[Saved entries]
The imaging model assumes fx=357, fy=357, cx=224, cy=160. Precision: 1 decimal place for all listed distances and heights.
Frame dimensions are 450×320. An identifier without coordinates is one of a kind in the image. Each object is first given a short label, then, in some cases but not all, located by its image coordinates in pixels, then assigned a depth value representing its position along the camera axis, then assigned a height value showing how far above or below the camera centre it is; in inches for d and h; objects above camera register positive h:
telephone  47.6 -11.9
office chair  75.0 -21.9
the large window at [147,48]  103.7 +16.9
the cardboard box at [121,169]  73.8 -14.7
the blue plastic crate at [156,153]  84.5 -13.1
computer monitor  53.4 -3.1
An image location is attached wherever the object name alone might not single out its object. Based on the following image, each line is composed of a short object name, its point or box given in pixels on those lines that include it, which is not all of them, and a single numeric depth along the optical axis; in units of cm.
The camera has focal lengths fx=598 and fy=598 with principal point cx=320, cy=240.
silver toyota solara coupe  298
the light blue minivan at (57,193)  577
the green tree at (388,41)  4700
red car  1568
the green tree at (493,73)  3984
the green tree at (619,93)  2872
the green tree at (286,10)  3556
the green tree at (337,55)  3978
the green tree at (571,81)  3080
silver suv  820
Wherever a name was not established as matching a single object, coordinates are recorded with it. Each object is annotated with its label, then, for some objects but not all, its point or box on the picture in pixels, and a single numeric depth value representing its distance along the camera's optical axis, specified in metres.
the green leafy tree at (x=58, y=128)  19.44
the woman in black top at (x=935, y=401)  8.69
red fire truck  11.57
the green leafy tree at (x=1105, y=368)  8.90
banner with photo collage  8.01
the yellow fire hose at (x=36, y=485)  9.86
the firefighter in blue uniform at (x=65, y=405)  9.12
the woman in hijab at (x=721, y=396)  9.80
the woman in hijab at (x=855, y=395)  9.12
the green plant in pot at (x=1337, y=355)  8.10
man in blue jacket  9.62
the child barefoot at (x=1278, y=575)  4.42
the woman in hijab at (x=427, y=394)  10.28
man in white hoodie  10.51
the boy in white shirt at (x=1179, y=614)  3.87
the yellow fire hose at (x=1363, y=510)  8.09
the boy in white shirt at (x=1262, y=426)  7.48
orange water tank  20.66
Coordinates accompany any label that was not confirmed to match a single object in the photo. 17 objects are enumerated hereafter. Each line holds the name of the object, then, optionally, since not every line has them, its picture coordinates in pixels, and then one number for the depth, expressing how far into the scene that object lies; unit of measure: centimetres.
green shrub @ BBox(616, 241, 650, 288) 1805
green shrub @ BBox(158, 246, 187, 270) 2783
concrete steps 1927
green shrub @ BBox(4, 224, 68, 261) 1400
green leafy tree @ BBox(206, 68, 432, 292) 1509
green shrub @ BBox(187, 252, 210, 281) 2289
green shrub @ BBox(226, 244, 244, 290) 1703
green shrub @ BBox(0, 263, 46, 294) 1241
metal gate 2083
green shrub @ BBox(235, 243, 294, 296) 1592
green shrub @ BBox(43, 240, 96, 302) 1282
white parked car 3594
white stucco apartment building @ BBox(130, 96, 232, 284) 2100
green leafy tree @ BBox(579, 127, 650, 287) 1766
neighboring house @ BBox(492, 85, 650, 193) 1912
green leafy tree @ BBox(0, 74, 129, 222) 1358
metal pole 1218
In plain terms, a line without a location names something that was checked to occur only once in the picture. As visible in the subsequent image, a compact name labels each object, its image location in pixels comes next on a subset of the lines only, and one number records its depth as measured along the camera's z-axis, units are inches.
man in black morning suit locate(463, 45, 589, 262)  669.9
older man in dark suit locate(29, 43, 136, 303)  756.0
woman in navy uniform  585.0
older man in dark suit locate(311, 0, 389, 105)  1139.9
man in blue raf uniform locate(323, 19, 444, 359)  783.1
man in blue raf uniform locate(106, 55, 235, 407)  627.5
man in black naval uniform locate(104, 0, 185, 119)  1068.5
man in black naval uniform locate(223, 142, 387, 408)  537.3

EXERCISE INSTRUCTIONS: Return the number of lines in the data above that include the word "woman", and nothing else.

ANSWER SPACE: 5